Please return everything from "Not only unfriended" down to "someone by text." in the piece on Notley, Horgan and Kenney below, copied word for word.

--- PAGE EXCERPT ---
**********
The Calgary Herald reports that Horgan had previously said he expected he and Notley would get along fine at the meeting — when she was still going — because they have been friends for 20 years and “agree on many things”.

Here’s where the Notley burn comes in, delivered by Notley’s communications chief Cheryl Oates.

“They are not close friends and never were.They were just acquaintances who happened to work for the same organization (the B.C. NDP).”

Ouch. Feel the burn!

Not only unfriended publicly, but by proxy!

Notley does not know Horgan well enough to even discount his statement of friendship in person. She had him unfriended by staff!

That’s gotta hurt.

It’s kind of the equivalent of breaking up with someone by text.

Notley has also let federal NDP leader Jagmeet Singh feel the burn, last fall calling him “absolutely, fundamentally, incontrovertibly wrong” and his pipeline position “irrelevant”. Zing. Singh responded this week by siding with B.C.’s position, after months of straddling both sides of the issue.

Meanwhile, Jason Kenney, the Alberta opposition leader, unable to attack Notley on the pipeline issue, because she is basically doing everything he would do — speaking of burns, that’s got to smart a bit — has tried to grab some attention by insulting Prime Minister Trudeau.

Last week, Kenney was published in a column in the Calgary Sun in which he said Trudeau doesn’t have the foggiest idea what’s going on.

In fact, he said, “I know Justin. He doesn’t have a clue what he’s doing. This guy is an empty trust-fund millionaire who has the political depth of a finger bowl,”

Wow. Kenny is invoking the old Danny Williams (former Newfoundland Premier) method of belittling by first name. Williams often showed his contempt for Prime Minister Harper by referring to him as “Steve”.

Kenney also said Trudeau can’t read a briefing note longer than a cocktail napkin.
**********
--- DATA EXTRACT ---
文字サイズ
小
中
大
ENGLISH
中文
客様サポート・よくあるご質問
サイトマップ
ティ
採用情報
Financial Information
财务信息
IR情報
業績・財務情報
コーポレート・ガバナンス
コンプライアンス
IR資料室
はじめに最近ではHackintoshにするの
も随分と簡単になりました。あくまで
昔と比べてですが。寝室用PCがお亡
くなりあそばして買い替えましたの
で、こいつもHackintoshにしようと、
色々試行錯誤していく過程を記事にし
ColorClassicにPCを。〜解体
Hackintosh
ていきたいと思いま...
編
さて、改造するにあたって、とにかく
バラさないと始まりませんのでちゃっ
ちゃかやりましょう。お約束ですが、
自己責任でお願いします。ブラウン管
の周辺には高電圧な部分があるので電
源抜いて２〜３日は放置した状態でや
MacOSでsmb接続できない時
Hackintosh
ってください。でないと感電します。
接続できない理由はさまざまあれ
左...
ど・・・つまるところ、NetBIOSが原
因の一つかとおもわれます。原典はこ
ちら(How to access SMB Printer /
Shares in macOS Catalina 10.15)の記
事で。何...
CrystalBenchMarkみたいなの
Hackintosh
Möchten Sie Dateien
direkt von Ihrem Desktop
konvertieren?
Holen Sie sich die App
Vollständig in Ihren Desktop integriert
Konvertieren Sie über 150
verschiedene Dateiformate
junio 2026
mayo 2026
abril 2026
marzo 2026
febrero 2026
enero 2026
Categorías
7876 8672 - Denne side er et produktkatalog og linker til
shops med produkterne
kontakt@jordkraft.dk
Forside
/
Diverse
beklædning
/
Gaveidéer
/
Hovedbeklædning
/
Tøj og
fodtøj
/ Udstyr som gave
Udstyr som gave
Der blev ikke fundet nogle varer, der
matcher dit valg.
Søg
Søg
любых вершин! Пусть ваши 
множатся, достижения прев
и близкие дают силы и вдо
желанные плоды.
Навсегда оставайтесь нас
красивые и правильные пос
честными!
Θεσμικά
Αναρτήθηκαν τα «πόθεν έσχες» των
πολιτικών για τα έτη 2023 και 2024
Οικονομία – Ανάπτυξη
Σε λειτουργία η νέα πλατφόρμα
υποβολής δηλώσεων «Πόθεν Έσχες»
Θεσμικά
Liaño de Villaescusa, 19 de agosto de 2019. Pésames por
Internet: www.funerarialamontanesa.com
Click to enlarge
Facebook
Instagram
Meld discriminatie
**********
--- ANSWER FOR THE TASK ---
Not only unfriended publicly, but by proxy!

Notley does not know Horgan well enough to even discount his statement of friendship in person. She had him unfriended by staff!

That’s gotta hurt.

It’s kind of the equivalent of breaking up with someone by text.